ITEM 5.     INTEREST IN SECURITIES OF THE ISSUER

      (a)   The aggregate number of the class of securities identified
            pursuant to Item 1 beneficially owned by Mr. Callahan is 919,900
            shares.

            The aggregate percentage of the class of securities identified
            pursuant to Item 1 beneficially owned by Mr. Callahan is 6.3%.

      (b)   Mr. Callahan provides the following information with respect to
            the shares he reported in response to paragraph (a):

            Number of shares as to which there is sole power to vote or to
            direct the vote:  919,900

            Number of shares as to which there is shared power to vote or
            direct the vote:  -0-

            Number of shares as to which there is sole power to dispose or to
            direct the disposition:  919,900

            Number of shares as to which there is shared power to dispose or
            to direct the disposition:  -0-

      (c)   The following transactions in the securities reported were
            effected in the past sixty days by Mr. Callahan:

            (1)   Larry Callahan
            (2)   11/6/98
            (3)   609,400 shares
            (4)   $0.055 per share
            (5)   Transaction effected through Huntleigh Securities
                  Corporation acting in a principal capacity

            (1)   Larry Callahan
            (2)   12/16/98
            (3)   100,000 shares
            (4)   $0.0405 per share
            (5)   Transaction effected through Huntleigh Securities
                  Corporation acting in a principal capacity

            (1)   Larry Callahan
            (2)   12/29/98
            (3)   110,000 shares
            (4)   $0.0305
            (5)   Transaction effected through Huntleigh Securities
                  Corporation acting in a principal capacity

            (1)   Larry Callahan
            (2)   1/6/99
            (3)   100,500 shares
            (4)   $0.0305
            (5)   Transaction effected through Huntleigh Securities
                  Corporation acting in a principal capacity

      (d)   N/A

      (e)   N/A

ITEM 6.     CONTRACTS, ARRANGEMENTS,
            UNDERSTANDINGS OR RELATIONSHIPS
            WITH RESPECT TO THE ISSUER.

      There are no contracts, arrangements, understandings or relationships
(legal or otherwise) between Mr.

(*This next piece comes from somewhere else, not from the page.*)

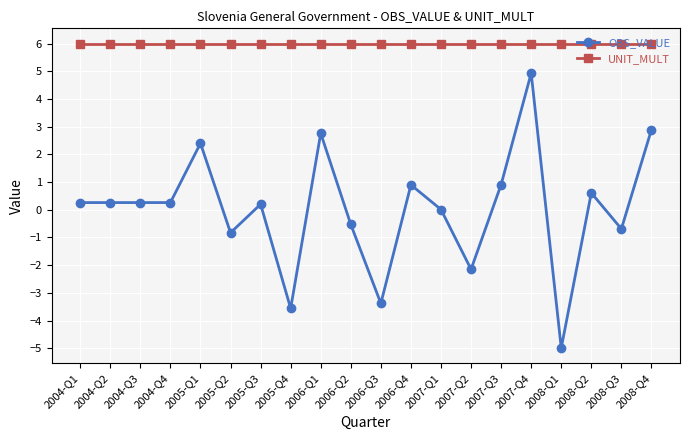

How many categories are shown in the chart?

20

Callahan and any person with respect to any
securities of the issuer.


                                    -6-
<PAGE> 7

ITEM 7.     MATERIAL TO BE FILED AS EXHIBITS.

      There are no materials required to be filed as exhibits pursuant to
Items 3, 4 and 6.

                                   SIGNATURE

      After reasonable inquiry and to the best of my knowledge and belief, I
certify that the information set forth in this statement is true, complete
and correct.

(Date)             02/12/1999
             ----------------------------------------

(Signature)        /s/ Larry Callahan
             ----------------------------------------

(Name/Title)
             ----------------------------------------

      The original statement shall be signed by each person on whose behalf
the statement is filed or his authorized representative.  If the statement is
signed on behalf of a person by his authorized representative (other than an
executive officer or general partner of the filing person), evidence of the
representative's authority to sign on behalf of such person shall be filed
with the statement, provided, however, that a power of attorney for this
purpose which is already on file with the Commission may be incorporated by
reference.  The name of any title of each person who signs the statement
shall be typed or printed beneath his signature.

      ATTENTION:  Intentional misstatements or omissions of fact constitute
Federal criminal violations (See 18 U.S.C. Sec. 1001).